Filter the data for lines with the word "hier", then copy every line so identified.

***** The input *****

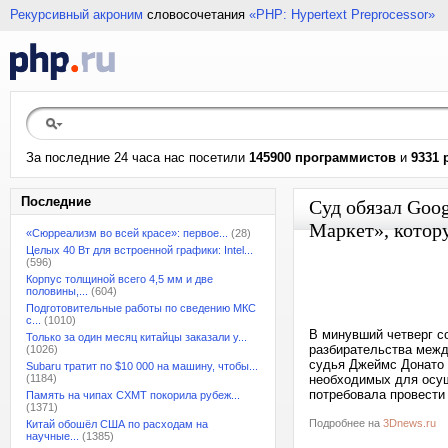
Рекурсивный акроним
словосочетания
«PHP: Hypertext Preprocessor»
За последние 24 часа нас посетили
145900 программистов
и
9331 
Последние
Суд обязал Goog
Маркет», котор
«Сюрреализм во всей красе»: первое...
(28)
Целых 40 Вт для встроенной графики: Intel...
(596)
Корпус толщиной всего 4,5 мм и две
половины,...
(604)
Подготовительные работы по сведению МКС
с...
(1010)
В минувший четверг с
Только за один месяц китайцы заказали у...
разбирательства межд
(1026)
судья Джеймс Донато (
Subaru тратит по $10 000 на машину, чтобы...
(1184)
необходимых для осущ
потребовала провести
Память на чипах CXMT покорила рубеж...
(1371)
Подробнее на
3Dnews.ru
Китай обошёл США по расходам на
научные...
(1385)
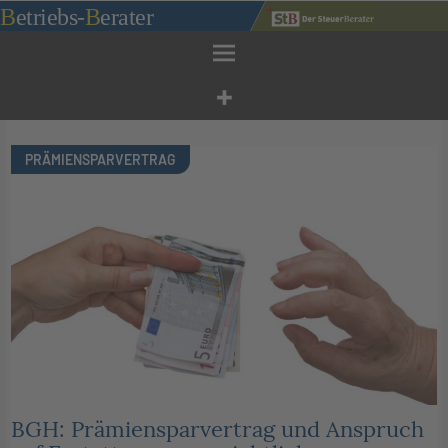
Zum
B
etriebs
-
B
erater
Inhalt
springen
PRÄMIENSPARVERTRAG
BGH: Prämiensparvertrag und Anspruch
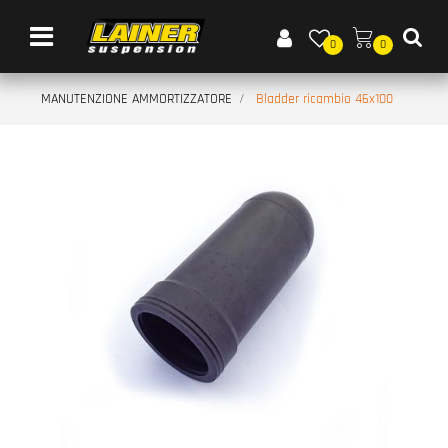
Open menu
0
0
MANUTENZIONE AMMORTIZZATORE
Bladder ricambio 46x100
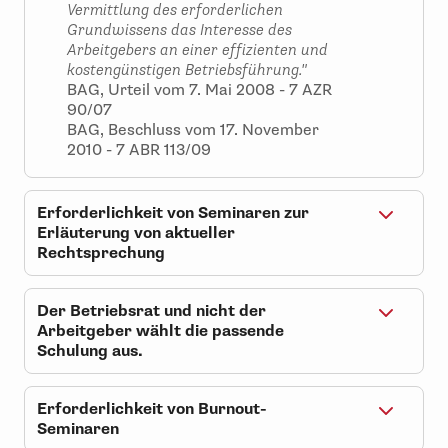
Vermittlung des erforderlichen
Grundwissens das Interesse des
Arbeitgebers an einer effizienten und
kostengünstigen Betriebsführung."
BAG, Urteil vom 7. Mai 2008 - 7 AZR
90/07
BAG, Beschluss vom 17. November
2010 - 7 ABR 113/09
Erforderlichkeit von Seminaren zur
Erläuterung von aktueller
Rechtsprechung
"Danach kann es erforderlich im Sinne
von § 37 Abs. 6 Satz 1 BetrVG sein, dass
Der Betriebsrat und nicht der
einzelne Betriebsratsmitglieder durch
Arbeitgeber wählt die passende
den Besuch entsprechender
Schulung aus.
Schulungsveranstaltungen Kenntnis
"Bei der Prüfung, ob die Teilnahme an
von der aktuellen Rechtsprechung des
einer Schulung erforderlich ist, steht
Bundesarbeitsgerichts erlangen...
Erforderlichkeit von Burnout-
dem Betriebsrat ein eigener
Der Betriebsrat als Gremium muss sich
Seminaren
Beurteilungsspielraum zu, der sich
auch über die Entwicklung der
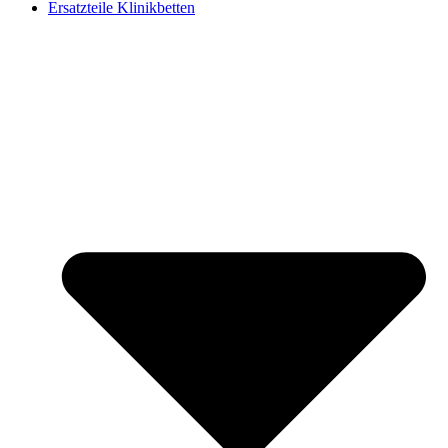
Ersatzteile Klinikbetten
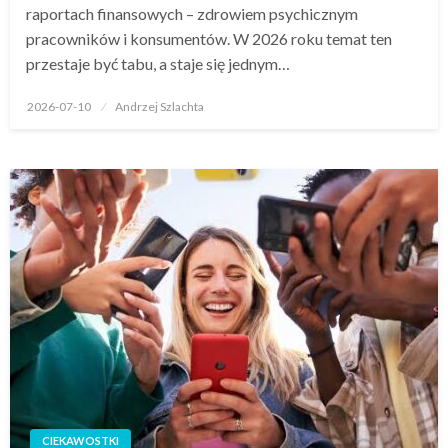
raportach finansowych – zdrowiem psychicznym
pracowników i konsumentów. W 2026 roku temat ten
przestaje być tabu, a staje się jednym…
Opublikowane
2026-07-10
Andrzej Szlachta
w
CIEKAWOSTKI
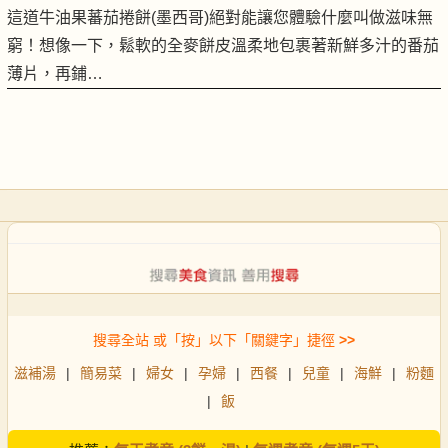
這道牛油果蕃茄捲餅(墨西哥)絕對能讓您體驗什麼叫做滋味無
窮！想像一下，鬆軟的全麥餅皮溫柔地包裹著新鮮多汁的番茄
薄片，再鋪…
搜尋全站 或「按」以下「關鍵字」捷徑
>>
滋補湯
|
簡易菜
|
婦女
|
孕婦
|
西餐
|
兒童
|
海鮮
|
粉麵
|
飯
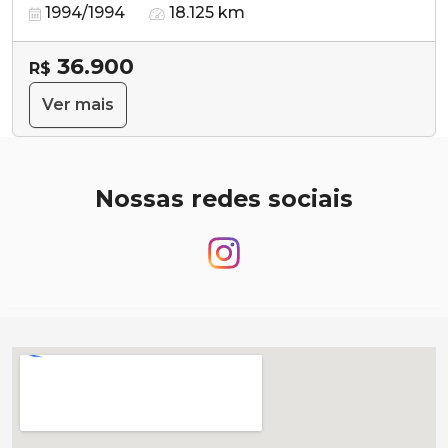
1994/1994
18.125 km
36.900
R$
Ver mais
Nossas redes sociais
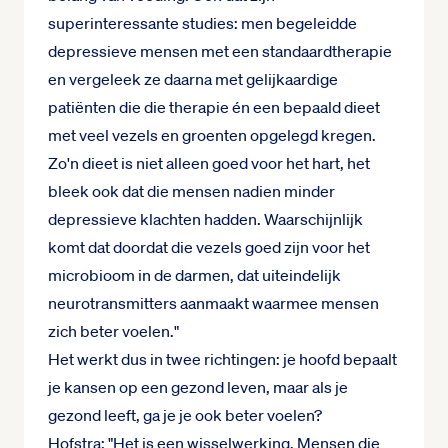
superinteressante studies: men begeleidde
depressieve mensen met een standaardtherapie
en vergeleek ze daarna met gelijkaardige
patiënten die die therapie én een bepaald dieet
met veel vezels en groenten opgelegd kregen.
Zo'n dieet is niet alleen goed voor het hart, het
bleek ook dat die mensen nadien minder
depressieve klachten hadden. Waarschijnlijk
komt dat doordat die vezels goed zijn voor het
microbioom in de darmen, dat uiteindelijk
neurotransmitters aanmaakt waarmee mensen
zich beter voelen."
Het werkt dus in twee richtingen: je hoofd bepaalt
je kansen op een gezond leven, maar als je
gezond leeft, ga je je ook beter voelen?
Hofstra: "Het is een wisselwerking. Mensen die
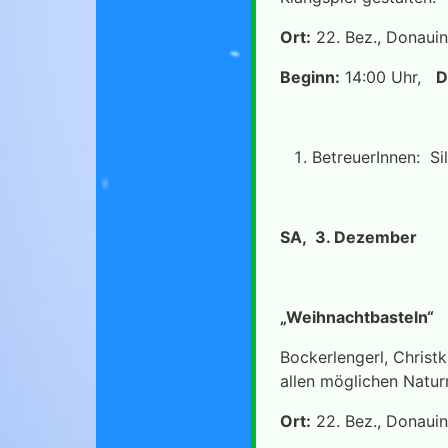
Ort:
22. Bez., Donauin
Beginn:
14:00 Uhr,
D
BetreuerInnen: Sil
SA, 3. Dezember
„Weihnac
Bockerlengerl, Christ
allen möglichen Naturm
Ort:
22. Bez., Donauin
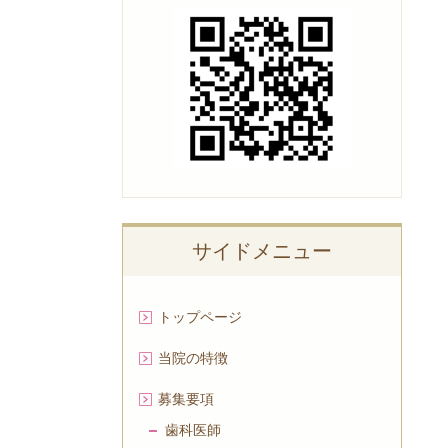
サイドメニュー
トップページ
当院の特徴
募集要項
歯科医師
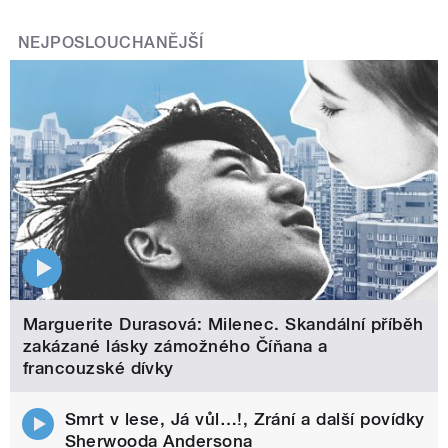
NEJPOSLOUCHANĚJŠÍ
Marguerite Durasová: Milenec. Skandální příběh
zakázané lásky zámožného Číňana a
francouzské dívky
Smrt v lese, Já vůl…!, Zrání a další povídky
Sherwooda Andersona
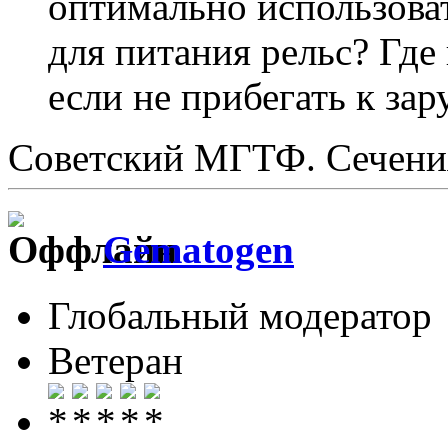
оптимально использова
для питания рельс? Где
если не прибегать к з
Советский МГТФ. Сечения
Gematogen
Глобальный модератор
Ветеран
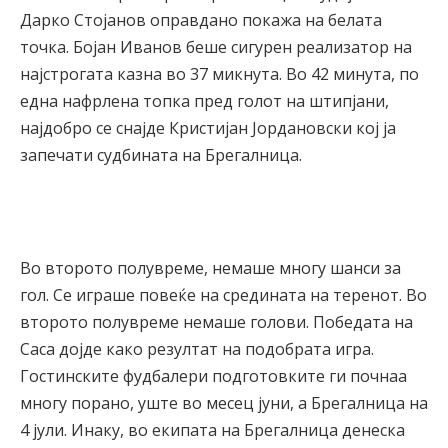
Дарко Стојанов оправдано покажа на белата
точка. Бојан Иванов беше сигурен реализатор на
најстрогата казна во 37 микнута. Во 42 минута, по
една нафрлена топка пред голот на штипјани,
најдобро се снајде Кристијан Јордановски кој ја
запечати судбината на Брегалница.
Во второто полувреме, немаше многу шанси за
гол. Се играше повеќе на средината на теренот. Во
второто полувреме немаше голови. Победата на
Саса дојде како резултат на подобрата игра.
Гостинските фудбалери подготовките ги почнаа
многу порано, уште во месец јуни, а Брегалница на
4 јули. Инаку, во екипата на Брегалница денеска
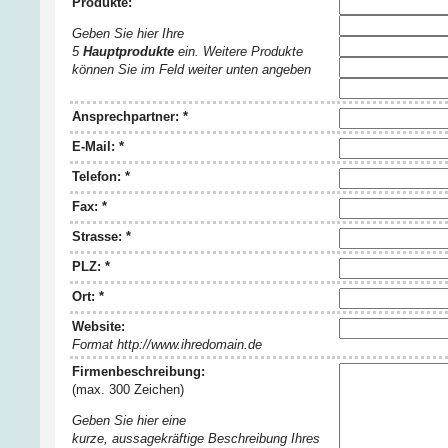
Produkte:
Geben Sie hier Ihre
5
Hauptprodukte
ein. Weitere Produkte
können Sie im Feld weiter unten angeben
Ansprechpartner: *
E-Mail: *
Telefon: *
Fax: *
Strasse: *
PLZ: *
Ort: *
Website:
Format http://www.ihredomain.de
Firmenbeschreibung:
(max. 300 Zeichen)
Geben Sie hier eine
kurze, aussagekräftige Beschreibung Ihres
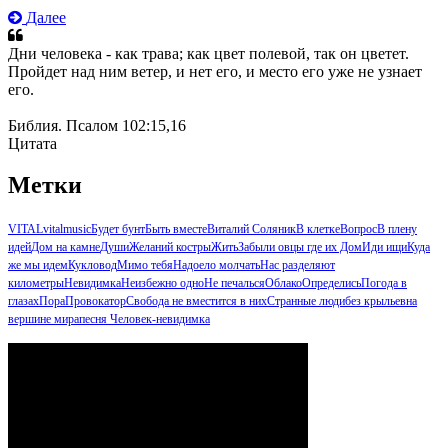
Далее
Дни человека - как трава; как цвет полевой, так он цветет.
Пройдет над ним ветер, и нет его, и место его уже не узнает
его.
Библия. Псалом 102:15,16
Цитата
Метки
VITAL
vitalmusic
Будет бунт
Быть вместе
Виталий Соляник
В клетке
Вопрос
В плену
идей
Дом на камне
Души
Желаний костры
Жить
Забыли овцы где их Дом
Иди ищи
Куда
же мы идем
Кукловод
Мимо тебя
Надоело молчать
Нас разделяют
километры
Невидимка
Неизбежно одно
Не печалься
Облако
Определись
Погода в
глазах
Пора
Провокатор
Свобода не вместится в них
Странные люди
без крыльев
на
вершине мира
песня Человек-невидимка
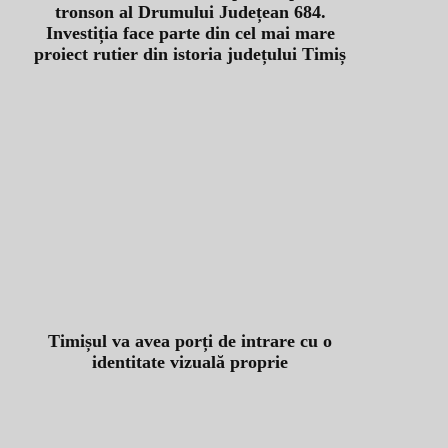
tronson al Drumului Județean 684.
Investiția face parte din cel mai mare
proiect rutier din istoria județului Timiș
Timișul va avea porți de intrare cu o
identitate vizuală proprie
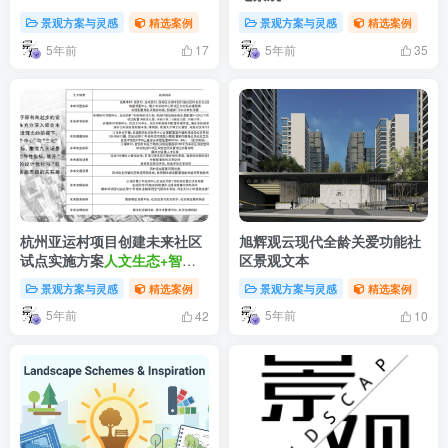
景观方案与灵感
精选案例
景观方案与灵感
精选案例
5年前
5年前
17
35
杭州亚运村项目创建未来社区
旭辉观云现代全龄关爱功能社
试点实施方案
人文生态+智慧
区景观文本
社区试点社区
景观方案与灵感
精选案例
景观方案与灵感
精选案例
5年前
5年前
42
10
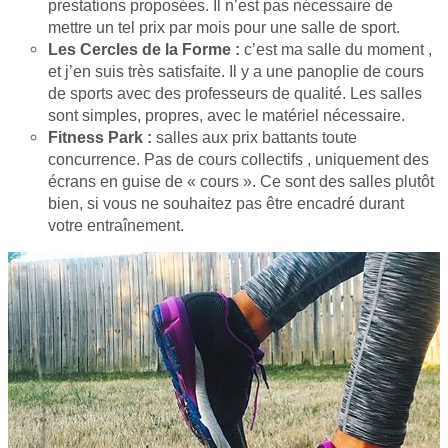
prestations proposées. Il n’est pas nécessaire de
mettre un tel prix par mois pour une salle de sport.
Les Cercles de la Forme :
c’est ma salle du moment ,
et j’en suis très satisfaite. Il y a une panoplie de cours
de sports avec des professeurs de qualité. Les salles
sont simples, propres, avec le matériel nécessaire.
Fitness Park :
salles aux prix battants toute
concurrence. Pas de cours collectifs , uniquement des
écrans en guise de « cours ». Ce sont des salles plutôt
bien, si vous ne souhaitez pas être encadré durant
votre entraînement.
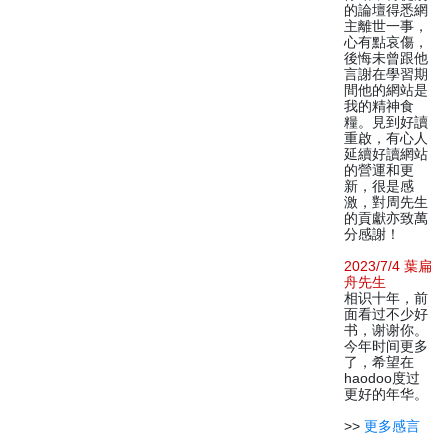
的論壇得悉網
主離世一事，
心有點哀傷，
後悔未曾跟他
言謝在學習期
間他的網站是
我的精神食
糧。見到好讀
重啟，有心人
延續好讀網站
的營運和更
新，很是感
激，對周先生
的貢獻亦致萬
分感謝！
2023/7/4 葉扁
舟先生
相识十年，前
面看过不少好
书，谢谢你。
今年时间更多
了，希望在
haodoo度过
更好的年华。
>>
更多感言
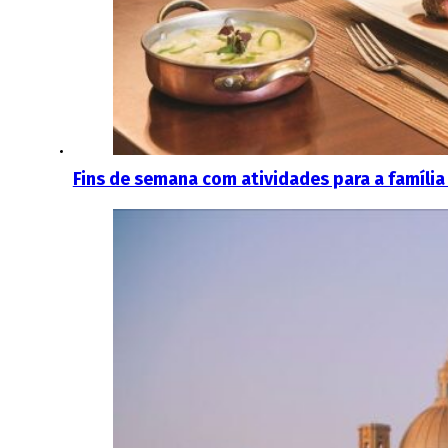
Fins de semana com atividades para a família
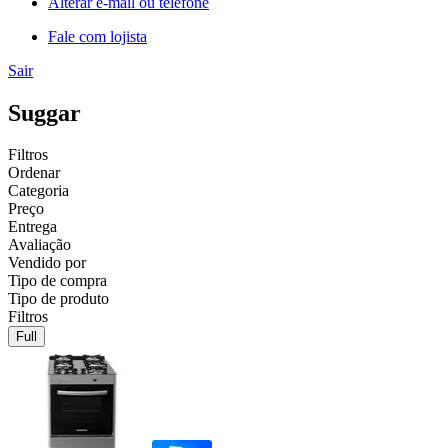
Alterar e-mail ou telefone
Fale com lojista
Sair
Suggar
Filtros
Ordenar
Categoria
Preço
Entrega
Avaliação
Vendido por
Tipo de compra
Tipo de produto
Filtros
Full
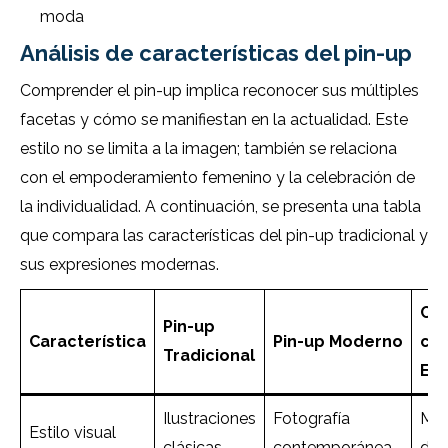
moda
Análisis de características del pin-up
Comprender el pin-up implica reconocer sus múltiples
facetas y cómo se manifiestan en la actualidad. Este
estilo no se limita a la imagen; también se relaciona
con el empoderamiento femenino y la celebración de
la individualidad. A continuación, se presenta una tabla
que compara las características del pin-up tradicional y
sus expresiones modernas.
Co
Pin-up
Característica
Pin-up Moderno
con
Tradicional
Est
Ilustraciones
Fotografía
Más
Estilo visual
clásicas
contemporánea
div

*****

# Output for this exercise
Geben Sie hier Ihre
Geben Sie hier eine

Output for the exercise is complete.